Jedynym reprezentantem Ferrari był dzisiaj ponownie kierowca testowy Marc Gene. Hiszpan kontynuował zapoczątkowaną wczoraj pracę nad programem rozwojowym opon Bridgestone, prowadząc zeszłoroczny bolid F2004, za którego kierownicą uzyskał dziewiąty czas dnia. Zespół Red Bull także reprezentował dzisiaj tylko jeden kierowca, a był nim David Coulthard. Szkot zmieścił się ledwo poniżej dwóch sekund straty do de la Rosy, kończąc udział w testach nieco przed czasem ze względu na wypadnięcie z toru. Jego dorobek wyniósł jednak ponad 110 okrążeń.

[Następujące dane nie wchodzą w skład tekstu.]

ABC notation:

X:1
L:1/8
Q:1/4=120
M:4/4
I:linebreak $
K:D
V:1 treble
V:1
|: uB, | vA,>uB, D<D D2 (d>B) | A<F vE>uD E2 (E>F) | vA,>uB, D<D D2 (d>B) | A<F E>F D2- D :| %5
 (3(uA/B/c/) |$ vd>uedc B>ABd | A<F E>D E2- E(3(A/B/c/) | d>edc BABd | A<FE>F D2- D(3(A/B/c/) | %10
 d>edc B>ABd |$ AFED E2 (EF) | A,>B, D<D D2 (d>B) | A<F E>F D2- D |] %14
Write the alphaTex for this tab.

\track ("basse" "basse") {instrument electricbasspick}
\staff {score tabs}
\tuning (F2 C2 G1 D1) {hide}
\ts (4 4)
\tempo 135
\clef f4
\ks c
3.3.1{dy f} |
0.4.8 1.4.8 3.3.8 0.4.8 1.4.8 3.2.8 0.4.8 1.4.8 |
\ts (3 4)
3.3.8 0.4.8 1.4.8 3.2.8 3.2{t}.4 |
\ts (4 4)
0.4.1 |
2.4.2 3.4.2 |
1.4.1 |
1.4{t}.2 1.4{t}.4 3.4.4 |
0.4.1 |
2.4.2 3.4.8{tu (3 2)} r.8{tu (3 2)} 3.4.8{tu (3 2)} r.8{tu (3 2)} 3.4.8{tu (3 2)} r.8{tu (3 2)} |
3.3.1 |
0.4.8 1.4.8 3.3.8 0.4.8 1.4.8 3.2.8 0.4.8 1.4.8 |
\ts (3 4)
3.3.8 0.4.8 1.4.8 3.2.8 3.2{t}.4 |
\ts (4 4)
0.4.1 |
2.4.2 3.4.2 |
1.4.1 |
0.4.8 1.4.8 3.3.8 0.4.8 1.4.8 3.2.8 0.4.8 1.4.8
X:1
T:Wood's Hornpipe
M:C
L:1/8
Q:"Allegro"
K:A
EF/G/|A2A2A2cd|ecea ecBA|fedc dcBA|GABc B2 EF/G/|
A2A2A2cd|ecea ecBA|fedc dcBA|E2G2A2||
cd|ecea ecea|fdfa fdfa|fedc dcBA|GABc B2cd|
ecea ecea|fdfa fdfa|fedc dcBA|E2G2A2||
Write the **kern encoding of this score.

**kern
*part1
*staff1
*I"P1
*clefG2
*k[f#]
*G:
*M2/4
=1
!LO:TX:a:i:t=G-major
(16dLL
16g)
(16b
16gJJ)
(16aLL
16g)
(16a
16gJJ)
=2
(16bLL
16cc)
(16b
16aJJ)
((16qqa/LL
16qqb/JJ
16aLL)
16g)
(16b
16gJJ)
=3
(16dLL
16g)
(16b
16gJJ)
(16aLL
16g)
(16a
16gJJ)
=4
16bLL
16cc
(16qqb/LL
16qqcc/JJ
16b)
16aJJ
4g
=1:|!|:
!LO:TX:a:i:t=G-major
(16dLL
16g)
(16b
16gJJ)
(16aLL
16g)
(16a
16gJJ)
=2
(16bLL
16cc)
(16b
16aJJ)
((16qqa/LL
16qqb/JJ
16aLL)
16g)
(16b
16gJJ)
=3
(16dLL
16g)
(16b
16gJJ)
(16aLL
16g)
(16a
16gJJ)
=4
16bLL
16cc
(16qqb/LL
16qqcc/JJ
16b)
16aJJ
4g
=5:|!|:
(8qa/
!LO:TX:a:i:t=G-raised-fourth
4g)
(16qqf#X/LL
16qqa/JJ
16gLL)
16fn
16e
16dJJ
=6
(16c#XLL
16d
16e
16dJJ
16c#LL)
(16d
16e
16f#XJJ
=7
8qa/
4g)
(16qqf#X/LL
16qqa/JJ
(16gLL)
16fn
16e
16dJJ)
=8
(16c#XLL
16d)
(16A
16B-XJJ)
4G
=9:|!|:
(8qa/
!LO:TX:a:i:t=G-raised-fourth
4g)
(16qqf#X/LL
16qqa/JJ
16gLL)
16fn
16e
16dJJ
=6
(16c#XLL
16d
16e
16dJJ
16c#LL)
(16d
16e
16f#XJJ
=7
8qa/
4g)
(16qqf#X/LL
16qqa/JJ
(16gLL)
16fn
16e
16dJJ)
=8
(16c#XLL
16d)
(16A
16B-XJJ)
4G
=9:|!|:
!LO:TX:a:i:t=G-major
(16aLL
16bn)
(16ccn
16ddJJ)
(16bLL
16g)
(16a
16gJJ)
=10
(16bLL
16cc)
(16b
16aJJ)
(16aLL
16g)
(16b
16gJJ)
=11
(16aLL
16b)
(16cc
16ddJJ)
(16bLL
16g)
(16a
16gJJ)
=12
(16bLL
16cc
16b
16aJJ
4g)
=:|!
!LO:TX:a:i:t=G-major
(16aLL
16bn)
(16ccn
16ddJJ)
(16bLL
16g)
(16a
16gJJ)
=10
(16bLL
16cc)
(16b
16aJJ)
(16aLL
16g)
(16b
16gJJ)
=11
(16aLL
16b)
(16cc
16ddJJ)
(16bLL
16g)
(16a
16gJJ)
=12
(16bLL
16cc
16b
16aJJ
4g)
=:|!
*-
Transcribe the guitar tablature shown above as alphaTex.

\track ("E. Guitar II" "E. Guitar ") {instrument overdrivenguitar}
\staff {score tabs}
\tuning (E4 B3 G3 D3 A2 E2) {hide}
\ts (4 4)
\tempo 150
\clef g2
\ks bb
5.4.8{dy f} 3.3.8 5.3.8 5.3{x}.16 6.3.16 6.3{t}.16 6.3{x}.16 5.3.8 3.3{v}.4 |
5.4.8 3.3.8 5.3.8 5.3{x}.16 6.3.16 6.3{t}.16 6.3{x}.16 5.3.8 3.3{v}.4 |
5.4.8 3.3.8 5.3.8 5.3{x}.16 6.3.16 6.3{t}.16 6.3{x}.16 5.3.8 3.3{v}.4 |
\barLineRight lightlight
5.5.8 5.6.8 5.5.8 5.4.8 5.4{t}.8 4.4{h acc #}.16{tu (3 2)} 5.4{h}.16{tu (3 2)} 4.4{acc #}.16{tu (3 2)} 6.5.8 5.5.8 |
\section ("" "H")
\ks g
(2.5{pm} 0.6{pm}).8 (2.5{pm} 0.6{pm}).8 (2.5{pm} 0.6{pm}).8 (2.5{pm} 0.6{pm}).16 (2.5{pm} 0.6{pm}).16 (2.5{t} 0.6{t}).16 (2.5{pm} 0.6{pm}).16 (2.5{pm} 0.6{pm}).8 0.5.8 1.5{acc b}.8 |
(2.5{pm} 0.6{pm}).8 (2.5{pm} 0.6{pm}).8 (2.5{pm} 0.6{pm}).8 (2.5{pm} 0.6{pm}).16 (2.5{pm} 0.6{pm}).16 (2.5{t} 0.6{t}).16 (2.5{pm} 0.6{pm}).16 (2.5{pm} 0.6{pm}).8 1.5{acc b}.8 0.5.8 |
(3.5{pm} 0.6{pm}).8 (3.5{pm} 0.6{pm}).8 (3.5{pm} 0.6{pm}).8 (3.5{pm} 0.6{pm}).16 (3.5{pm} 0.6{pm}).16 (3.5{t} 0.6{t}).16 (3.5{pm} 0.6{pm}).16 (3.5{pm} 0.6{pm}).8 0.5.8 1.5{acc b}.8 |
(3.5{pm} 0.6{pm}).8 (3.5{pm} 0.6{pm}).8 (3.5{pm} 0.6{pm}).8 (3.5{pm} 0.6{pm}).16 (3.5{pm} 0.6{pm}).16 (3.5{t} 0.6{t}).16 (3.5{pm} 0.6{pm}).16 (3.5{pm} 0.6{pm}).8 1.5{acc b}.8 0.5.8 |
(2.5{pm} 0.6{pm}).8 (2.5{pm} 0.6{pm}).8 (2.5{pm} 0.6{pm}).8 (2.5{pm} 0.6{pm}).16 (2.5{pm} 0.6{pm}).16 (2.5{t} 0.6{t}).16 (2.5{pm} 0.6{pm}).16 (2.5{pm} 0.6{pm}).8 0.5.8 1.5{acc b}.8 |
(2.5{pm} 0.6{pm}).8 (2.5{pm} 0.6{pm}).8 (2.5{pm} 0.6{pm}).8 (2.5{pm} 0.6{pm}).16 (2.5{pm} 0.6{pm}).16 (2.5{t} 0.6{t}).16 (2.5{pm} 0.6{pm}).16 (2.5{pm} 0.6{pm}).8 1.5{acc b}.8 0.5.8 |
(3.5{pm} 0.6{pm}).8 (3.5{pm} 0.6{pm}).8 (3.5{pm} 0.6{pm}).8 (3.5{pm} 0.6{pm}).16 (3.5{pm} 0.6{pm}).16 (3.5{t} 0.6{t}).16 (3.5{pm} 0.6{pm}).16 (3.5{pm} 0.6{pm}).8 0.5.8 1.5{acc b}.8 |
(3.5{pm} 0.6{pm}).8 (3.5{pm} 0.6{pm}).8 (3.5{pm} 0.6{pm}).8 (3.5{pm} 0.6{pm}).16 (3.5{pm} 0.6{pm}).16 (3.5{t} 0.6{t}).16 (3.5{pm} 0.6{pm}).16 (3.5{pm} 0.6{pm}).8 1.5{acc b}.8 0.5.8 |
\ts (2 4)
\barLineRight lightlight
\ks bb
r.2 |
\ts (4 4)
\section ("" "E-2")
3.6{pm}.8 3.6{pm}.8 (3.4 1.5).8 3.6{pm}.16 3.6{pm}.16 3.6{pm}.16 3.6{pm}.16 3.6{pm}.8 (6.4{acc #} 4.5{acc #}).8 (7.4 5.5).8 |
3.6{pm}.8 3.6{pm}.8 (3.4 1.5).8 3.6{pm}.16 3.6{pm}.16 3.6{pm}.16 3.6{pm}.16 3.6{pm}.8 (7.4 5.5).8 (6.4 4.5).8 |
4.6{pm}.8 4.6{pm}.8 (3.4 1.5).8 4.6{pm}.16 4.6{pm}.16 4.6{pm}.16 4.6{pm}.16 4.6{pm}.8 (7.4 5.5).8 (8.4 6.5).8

Ostatnim uczestnikiem dzisiejszych testów był kierowca zespołu Sauber, Jacques Villeneuve. Kanadyjczyk uplasował się na ostatniej pozycji, a jego strata do najszybszego kierowcy wyniosła aż blisko cztery sekundy. Program testów szwajcarskiej stajni obejmował pracę nad ustawieniami bolidu C24, a także testy aerodynamiczne, które przyniosły pozytywne wyniki. Zespół zdaje sobie jednak sprawę, że daleko mu jeszcze do zeszłorocznej formy i musi bardziej się postarać.